On Tuesday, ACC presidents and chancellors voted to expand by three institutions. In addition to Miami, the 50-year-old conference is expected to bring in Syracuse and Boston College, though Virginia's governor and the state legislature are pressuring Virginia to insist that Virginia Tech replace Boston College as the third addition.
If the three teams are invited, it likely will spell the end of Big East football. Pittsburgh, Virginia Tech, Rutgers and West Virginia would be looking for a new home. Temple, a weak sister in football, was already on its way out of the conference, to be replaced by Connecticut.
The ACC's expansion aspirations involve improving its football situation for the next round of postseason television contract negotiations after the Bowl Championship Series deal with ABC expires in January 2006.
By expanding to 12 teams, the ACC could split into two divisions and — like the Big 12 and SEC — hold a lucrative championship game. A Gator Bowl official recently said 12-team conferences will rule college football after the BCS contract expires.
Hansen has fielded a few calls about Pac-10 expansion in wake of speculation other conferences would also make moves to better position themselves if so-called mega-conferences emerge. One southern newspaper guessed the Pac-10 would invite Utah and BYU to have 12 teams, split into divisions and stage its own championship game.
That seems unlikely. The Pac-10, which is based in the Bay Area and Los Angeles, has serious philosophical issues with Brigham Young and doesn't consider it a peer institution of higher learning.
One sports example of the Pac-10's differences with BYU is the Cougars' insistence of not playing on Sunday. That would create scheduling problems the Pac-10 would just as soon avoid.
"There is no apparent obvious candidate for membership in this conference," Hansen said.
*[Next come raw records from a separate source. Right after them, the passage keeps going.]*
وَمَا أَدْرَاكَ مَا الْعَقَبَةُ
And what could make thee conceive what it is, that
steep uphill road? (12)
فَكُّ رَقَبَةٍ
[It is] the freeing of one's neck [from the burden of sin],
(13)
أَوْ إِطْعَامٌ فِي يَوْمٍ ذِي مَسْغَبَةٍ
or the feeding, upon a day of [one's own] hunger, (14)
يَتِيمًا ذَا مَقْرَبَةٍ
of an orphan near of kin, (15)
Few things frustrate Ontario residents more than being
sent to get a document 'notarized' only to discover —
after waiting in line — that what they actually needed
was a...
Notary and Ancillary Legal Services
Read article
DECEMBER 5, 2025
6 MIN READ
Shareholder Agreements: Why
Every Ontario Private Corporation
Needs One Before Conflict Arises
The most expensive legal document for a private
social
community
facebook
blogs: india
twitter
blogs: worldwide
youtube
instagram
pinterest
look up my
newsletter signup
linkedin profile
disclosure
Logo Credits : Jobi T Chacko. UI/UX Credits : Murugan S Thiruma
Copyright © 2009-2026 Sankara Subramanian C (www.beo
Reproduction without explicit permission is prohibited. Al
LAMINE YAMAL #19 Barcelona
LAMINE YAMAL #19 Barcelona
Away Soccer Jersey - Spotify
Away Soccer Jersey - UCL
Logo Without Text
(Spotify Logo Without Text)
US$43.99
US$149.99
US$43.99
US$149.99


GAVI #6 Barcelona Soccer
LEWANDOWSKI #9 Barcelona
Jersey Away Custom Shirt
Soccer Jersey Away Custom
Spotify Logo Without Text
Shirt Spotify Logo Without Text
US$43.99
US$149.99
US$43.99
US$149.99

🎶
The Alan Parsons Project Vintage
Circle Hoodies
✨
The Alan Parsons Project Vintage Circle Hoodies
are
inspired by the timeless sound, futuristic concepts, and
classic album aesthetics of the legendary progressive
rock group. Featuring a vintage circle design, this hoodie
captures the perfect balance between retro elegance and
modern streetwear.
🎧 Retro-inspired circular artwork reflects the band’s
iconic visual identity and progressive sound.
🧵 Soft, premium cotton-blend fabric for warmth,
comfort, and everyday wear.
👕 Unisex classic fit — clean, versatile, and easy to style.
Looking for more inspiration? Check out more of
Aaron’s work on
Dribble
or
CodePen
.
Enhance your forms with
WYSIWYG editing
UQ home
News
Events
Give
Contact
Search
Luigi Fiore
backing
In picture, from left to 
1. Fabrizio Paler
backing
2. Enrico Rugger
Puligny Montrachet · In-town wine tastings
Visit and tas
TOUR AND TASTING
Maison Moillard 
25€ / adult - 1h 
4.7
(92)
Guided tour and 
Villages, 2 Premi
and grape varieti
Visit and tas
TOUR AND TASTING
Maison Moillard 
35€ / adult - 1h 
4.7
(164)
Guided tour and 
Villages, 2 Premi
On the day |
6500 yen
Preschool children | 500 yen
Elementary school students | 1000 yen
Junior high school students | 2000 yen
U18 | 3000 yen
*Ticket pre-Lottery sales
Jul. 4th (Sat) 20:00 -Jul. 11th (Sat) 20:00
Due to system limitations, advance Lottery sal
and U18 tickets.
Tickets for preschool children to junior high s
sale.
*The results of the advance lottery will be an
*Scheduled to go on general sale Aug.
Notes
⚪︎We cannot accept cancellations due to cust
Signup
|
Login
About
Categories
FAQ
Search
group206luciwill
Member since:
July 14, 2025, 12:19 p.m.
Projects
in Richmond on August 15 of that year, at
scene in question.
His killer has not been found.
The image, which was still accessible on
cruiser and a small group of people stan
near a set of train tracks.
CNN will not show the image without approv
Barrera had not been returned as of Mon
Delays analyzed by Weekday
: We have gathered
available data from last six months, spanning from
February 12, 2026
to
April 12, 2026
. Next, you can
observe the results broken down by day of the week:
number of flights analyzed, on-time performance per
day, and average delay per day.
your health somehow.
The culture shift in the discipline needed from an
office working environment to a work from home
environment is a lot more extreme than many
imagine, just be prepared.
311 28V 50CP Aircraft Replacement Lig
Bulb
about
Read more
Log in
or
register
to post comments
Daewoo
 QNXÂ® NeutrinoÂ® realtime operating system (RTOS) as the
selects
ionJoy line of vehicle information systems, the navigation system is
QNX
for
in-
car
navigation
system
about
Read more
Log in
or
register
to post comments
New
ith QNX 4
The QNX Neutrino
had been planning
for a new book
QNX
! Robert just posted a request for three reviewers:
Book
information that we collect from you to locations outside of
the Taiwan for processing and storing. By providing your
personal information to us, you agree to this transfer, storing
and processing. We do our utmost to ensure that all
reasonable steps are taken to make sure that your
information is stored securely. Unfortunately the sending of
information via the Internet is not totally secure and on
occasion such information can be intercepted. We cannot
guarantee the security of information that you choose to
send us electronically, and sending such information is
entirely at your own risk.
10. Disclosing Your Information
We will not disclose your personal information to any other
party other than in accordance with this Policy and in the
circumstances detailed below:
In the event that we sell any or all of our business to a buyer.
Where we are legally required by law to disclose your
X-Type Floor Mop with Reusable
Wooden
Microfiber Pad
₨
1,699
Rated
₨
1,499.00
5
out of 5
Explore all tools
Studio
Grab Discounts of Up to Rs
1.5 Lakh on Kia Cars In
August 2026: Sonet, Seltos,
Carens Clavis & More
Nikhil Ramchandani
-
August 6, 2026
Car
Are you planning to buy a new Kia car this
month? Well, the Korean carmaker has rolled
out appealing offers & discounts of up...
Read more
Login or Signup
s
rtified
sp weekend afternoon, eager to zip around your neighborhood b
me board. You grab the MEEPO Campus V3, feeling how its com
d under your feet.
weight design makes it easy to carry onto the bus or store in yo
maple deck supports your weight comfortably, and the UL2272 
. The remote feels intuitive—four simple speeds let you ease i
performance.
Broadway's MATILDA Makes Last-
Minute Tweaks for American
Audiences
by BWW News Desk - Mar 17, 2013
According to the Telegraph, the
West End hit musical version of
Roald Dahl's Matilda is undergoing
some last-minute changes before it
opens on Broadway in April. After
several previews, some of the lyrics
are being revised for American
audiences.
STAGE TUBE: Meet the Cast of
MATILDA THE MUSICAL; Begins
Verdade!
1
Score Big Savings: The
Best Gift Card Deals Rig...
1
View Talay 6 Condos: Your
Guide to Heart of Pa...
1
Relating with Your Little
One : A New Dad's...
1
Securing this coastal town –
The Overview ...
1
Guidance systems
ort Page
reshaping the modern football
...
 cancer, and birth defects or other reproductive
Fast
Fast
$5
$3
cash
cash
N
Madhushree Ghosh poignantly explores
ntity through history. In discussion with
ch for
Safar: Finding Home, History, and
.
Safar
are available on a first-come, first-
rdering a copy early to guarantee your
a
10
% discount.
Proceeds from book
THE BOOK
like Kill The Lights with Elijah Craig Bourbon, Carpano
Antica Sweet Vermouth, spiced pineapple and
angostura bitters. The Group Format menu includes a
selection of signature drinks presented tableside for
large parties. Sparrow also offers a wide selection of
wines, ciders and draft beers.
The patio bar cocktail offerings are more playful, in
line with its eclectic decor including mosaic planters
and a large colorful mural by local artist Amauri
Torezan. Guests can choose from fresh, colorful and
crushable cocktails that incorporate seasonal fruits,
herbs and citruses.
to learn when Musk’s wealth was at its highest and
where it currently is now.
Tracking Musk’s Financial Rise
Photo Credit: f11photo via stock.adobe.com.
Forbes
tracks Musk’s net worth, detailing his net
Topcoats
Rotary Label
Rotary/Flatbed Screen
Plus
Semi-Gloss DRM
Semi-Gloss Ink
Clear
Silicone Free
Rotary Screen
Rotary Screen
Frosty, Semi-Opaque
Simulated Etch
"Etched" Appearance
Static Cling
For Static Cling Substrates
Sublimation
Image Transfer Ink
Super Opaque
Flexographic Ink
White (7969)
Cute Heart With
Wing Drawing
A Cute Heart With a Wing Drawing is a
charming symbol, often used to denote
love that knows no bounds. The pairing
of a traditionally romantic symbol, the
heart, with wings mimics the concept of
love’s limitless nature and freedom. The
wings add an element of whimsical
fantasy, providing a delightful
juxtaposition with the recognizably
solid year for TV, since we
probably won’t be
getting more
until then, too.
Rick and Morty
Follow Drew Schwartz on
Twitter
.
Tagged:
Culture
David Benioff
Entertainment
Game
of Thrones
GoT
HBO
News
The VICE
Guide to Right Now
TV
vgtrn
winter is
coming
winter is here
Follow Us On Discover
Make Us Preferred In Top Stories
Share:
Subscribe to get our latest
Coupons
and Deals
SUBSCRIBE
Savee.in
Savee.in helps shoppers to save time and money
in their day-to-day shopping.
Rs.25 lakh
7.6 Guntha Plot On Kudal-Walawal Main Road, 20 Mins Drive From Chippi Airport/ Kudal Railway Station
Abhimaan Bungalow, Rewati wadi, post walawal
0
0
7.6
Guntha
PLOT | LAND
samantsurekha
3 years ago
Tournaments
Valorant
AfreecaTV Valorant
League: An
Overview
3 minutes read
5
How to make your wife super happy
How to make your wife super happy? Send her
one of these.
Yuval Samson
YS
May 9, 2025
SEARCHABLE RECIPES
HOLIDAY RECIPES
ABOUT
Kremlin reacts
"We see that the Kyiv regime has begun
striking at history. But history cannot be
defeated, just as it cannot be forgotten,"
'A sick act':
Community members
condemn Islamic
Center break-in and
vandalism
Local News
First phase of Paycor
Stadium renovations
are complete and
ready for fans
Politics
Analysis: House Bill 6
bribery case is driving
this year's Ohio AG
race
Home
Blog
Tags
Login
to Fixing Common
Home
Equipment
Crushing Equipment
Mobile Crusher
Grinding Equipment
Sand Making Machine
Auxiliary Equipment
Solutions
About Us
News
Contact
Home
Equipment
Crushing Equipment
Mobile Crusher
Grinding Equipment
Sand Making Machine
Hansen indicated a football championship game wouldn't work in the Pac-10 because the conference is too spread out.
A championship game would have to be played in Los Angeles, the largest media market, he said. A matchup of, say, Arizona State from a southern division and Washington State from the north wouldn't sell tickets in Los Angeles.
"We've had no mention of any interest in a playoff game," the Pac-10 commissioner said. "We talked about it when Penn State (moved to the Big Ten). The most consistent comment was we do not want to divide into two divisions. Everyone wants to play in L.A. once a year for recruiting purposes."
The ACC led all conferences in revenue sharing last year with an average payout for its nine schools of $9.7 million from bowls, NCAA and ACC basketball tournament money, and national and regional television contracts in football and basketball.
Hansen said the Pac-10 divided approximately $70 million, with each school receiving about $7 million.
"Without a football playoff," Hansen said, "that's not bad."
While the ACC is positioning itself for more exposure and additional revenue with more competition, the Pac-10 is concentrating on being the leader in reforming intercollegiate athletics.
"We are very supportive of the reform movement," Hansen said.
The Pac-10 is pushing hard to take student-athletes off the practice field, even if the athletes oppose it.
Additionally, several Pac-10 faculty senates are teaming with counterparts in the Big Ten to enlist the aide of the boards of trustees of the conference schools to get all decision makers on board for reform, the Chronicle of Higher Education reported. Representatives of the two bodies met last month.
"Myles Brand met with a number of those folks," Hansen said, referring to the NCAA president. "He said it was productive and a good meeting."